穿った視方をする者なら"あざとい"と思うかもしれないが、アイにとっては……そして、恐らく楓にとっても心の底から『悪いのは自分だから、相方には何の咎もないことを分かって欲しい』と思っていた。
謝罪からどれくらいの時間が経ったか。
「頭を上げてくださいな」
静まり返った六百余名を代表するように、塔子が言う。
「確認ですが、アイさんの心は男ということでいいのですわよね?」
「はい」
中学生たちがざわめくが、それも当然か。
「では恋愛対象は、女の子なのですわよね?」
「……はい」
楓としばし見つめ合った後でそう答える。
昨晩の告白についてだけははぐらかしたのだが、見る者がよっぽど鈍くない限りはこの態度でモロバレだろう。
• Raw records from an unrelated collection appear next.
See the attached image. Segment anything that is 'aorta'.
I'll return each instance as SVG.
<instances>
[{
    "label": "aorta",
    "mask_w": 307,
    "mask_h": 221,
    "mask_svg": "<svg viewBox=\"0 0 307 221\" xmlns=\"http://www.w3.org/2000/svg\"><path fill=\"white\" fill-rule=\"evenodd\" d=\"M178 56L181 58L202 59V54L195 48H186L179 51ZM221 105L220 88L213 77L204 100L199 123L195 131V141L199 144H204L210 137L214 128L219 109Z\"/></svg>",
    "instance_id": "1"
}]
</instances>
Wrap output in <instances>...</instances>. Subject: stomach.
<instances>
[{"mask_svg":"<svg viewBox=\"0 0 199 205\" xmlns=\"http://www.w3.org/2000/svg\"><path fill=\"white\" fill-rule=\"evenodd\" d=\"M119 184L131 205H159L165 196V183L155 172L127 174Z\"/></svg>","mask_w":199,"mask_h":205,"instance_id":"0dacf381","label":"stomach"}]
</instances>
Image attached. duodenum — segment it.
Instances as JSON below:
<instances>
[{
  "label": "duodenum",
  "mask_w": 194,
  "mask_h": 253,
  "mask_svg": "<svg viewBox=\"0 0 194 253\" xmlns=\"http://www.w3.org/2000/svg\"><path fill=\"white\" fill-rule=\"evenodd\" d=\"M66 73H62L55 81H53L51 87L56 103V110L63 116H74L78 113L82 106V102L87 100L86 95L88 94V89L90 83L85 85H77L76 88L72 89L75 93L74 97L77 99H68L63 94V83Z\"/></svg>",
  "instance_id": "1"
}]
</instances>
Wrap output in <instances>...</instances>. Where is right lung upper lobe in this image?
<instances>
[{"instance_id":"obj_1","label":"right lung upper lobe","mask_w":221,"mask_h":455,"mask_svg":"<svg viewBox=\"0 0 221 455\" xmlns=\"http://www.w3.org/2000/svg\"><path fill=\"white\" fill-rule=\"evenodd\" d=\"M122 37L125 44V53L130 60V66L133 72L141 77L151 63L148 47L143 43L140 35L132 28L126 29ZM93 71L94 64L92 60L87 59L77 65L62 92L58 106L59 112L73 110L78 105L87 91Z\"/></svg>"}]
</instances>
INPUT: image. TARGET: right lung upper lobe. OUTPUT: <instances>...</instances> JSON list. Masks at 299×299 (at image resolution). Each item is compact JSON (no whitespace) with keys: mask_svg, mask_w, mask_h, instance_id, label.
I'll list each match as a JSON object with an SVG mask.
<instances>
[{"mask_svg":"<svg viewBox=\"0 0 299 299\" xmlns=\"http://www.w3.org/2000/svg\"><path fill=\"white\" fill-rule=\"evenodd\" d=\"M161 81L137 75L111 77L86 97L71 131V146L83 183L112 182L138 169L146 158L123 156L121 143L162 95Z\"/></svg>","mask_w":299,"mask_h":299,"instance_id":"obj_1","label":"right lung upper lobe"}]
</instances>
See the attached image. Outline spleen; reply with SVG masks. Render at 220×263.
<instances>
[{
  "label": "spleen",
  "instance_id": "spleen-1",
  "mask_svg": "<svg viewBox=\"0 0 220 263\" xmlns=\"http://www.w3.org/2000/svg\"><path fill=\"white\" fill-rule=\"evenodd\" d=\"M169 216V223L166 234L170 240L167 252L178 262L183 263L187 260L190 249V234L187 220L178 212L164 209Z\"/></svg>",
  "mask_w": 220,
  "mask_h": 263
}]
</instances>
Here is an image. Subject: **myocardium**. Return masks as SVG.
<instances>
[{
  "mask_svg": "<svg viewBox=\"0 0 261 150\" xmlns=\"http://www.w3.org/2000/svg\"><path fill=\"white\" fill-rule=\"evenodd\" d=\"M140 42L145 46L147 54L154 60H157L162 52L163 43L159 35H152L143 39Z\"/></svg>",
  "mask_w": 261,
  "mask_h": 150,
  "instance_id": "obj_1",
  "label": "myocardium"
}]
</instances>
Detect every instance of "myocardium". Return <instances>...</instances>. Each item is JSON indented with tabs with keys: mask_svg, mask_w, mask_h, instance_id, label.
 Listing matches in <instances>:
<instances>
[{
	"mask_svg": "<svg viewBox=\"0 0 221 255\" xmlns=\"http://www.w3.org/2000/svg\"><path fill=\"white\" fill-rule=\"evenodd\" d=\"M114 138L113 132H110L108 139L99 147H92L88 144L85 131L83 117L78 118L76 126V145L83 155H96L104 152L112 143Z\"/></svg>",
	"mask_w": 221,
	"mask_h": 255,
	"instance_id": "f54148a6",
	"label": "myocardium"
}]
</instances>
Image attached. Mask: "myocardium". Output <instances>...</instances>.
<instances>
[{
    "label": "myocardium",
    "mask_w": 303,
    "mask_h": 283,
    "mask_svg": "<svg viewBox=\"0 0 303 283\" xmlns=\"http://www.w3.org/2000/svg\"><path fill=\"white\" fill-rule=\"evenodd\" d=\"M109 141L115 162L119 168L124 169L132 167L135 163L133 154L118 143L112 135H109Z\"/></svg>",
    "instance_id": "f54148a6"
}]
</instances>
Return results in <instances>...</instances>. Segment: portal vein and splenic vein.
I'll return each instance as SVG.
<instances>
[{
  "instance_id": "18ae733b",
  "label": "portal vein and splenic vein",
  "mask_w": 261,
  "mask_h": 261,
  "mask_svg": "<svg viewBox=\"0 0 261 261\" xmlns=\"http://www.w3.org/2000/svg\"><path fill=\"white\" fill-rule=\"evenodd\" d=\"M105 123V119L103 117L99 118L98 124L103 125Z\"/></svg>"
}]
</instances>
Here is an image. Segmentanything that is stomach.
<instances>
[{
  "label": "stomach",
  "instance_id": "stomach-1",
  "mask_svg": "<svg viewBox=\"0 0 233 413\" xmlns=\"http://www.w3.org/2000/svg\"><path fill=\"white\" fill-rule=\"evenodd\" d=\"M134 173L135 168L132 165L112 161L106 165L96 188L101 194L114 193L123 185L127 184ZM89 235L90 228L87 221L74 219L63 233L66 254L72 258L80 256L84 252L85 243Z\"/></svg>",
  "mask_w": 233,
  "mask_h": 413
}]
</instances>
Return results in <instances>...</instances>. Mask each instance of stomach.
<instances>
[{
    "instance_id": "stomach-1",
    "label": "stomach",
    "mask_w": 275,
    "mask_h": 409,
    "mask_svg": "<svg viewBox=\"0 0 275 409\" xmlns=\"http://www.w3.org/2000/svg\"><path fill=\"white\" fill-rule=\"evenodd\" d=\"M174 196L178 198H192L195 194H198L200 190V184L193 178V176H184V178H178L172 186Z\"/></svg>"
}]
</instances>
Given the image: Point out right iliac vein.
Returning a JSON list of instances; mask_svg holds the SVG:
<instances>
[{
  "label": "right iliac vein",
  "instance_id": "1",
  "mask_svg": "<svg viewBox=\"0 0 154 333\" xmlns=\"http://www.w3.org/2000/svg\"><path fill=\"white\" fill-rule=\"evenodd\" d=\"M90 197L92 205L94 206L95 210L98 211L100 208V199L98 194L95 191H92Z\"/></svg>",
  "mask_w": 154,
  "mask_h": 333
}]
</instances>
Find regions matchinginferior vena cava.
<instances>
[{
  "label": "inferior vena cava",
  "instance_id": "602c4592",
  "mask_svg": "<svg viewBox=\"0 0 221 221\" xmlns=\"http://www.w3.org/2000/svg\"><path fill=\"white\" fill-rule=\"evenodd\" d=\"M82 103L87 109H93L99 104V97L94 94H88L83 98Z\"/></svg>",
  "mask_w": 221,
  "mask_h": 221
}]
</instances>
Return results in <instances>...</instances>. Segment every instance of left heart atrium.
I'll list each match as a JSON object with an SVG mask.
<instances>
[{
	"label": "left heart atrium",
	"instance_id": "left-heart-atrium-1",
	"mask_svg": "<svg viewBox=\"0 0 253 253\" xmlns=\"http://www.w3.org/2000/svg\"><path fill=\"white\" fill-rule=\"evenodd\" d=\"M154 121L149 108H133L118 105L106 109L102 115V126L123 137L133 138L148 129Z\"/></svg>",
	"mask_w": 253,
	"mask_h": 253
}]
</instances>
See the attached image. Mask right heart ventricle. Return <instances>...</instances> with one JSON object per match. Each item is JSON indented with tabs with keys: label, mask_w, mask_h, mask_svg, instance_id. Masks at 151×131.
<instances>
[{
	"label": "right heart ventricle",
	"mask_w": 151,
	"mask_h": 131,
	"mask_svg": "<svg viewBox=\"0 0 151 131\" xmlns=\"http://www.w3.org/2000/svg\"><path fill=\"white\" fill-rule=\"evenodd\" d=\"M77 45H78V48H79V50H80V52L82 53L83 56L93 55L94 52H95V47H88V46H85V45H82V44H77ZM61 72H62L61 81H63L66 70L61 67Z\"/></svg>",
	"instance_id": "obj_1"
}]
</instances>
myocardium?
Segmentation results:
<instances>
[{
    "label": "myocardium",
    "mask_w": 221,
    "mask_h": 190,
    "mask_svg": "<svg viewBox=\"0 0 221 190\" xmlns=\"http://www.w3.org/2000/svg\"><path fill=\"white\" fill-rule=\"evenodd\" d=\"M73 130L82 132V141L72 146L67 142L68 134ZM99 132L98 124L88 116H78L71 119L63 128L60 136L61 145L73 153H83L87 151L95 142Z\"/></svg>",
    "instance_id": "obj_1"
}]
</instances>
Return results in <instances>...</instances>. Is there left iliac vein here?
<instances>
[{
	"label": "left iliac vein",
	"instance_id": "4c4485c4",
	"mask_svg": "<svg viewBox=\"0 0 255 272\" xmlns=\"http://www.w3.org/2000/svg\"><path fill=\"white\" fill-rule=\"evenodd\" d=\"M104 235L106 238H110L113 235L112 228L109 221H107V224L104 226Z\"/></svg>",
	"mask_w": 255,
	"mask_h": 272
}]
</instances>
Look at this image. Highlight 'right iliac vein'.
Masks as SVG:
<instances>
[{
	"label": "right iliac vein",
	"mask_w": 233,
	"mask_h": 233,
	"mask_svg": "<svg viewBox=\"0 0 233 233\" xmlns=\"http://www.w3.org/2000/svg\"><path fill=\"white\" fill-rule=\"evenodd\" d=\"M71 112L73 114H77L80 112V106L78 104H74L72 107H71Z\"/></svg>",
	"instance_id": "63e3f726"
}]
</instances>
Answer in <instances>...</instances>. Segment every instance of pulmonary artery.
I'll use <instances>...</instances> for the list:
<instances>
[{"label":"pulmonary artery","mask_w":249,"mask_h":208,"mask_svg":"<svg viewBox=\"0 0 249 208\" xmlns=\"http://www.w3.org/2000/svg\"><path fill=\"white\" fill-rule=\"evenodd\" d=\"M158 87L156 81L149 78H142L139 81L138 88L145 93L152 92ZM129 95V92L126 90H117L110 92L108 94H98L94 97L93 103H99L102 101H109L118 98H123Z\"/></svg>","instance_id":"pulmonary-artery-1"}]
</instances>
「女の子と、中身はともかく体は女の子の恋愛……無罪ですわ!」
「そんな軽くていいのかよ!? つうか判断基準からして間違ってるだろ!」
――それ以前に、俺が(ダンジョン内以外は)いつでもどこでも男に戻れるってことを本当に分かってるよな?
ともあれ、塔子ではダメだ。
「晃、晃はどう思いますか!?」
アイはもう一人、塔子と同じくらいに情を移している少年に水を向ける。
「……そ、そんな……信じられないよ」
晃は目を見開き、わなわなと震えているが無理もない。
彼にはさんざん女の子として身体的接触を図ってしまったのだ。
いわば少年の純情を弄んだも同然。
晃としては決して許すことなどできないはずだ。
「アイさんが……アイさんが楓さんと付き合い始めていたなんて!」
そっちかよ!
「うぅ。アイさんの心が男で恋愛対象が女の子だというなら、僕はもう諦めるしか……い、いや。僕もアイさんのように女の子の体になれば、もうワンチャンが……」
あれ? コイツ等ってこんな性格だったっけ?
俺の正体を聞いて気が動転してるだけ……だよな?
「ちょっといいか?」
色々と脱線気味のなか、一人の女生徒が手と声をあげる。
たしか子都といったか。
可愛い外見と裏腹に乱暴な言葉遣い。
そして楓に体操着を貸せるくらい薄い胸が印象的で――『合宿所の大広間』に居て、有賀を殺すような目で睨んでいた子だ。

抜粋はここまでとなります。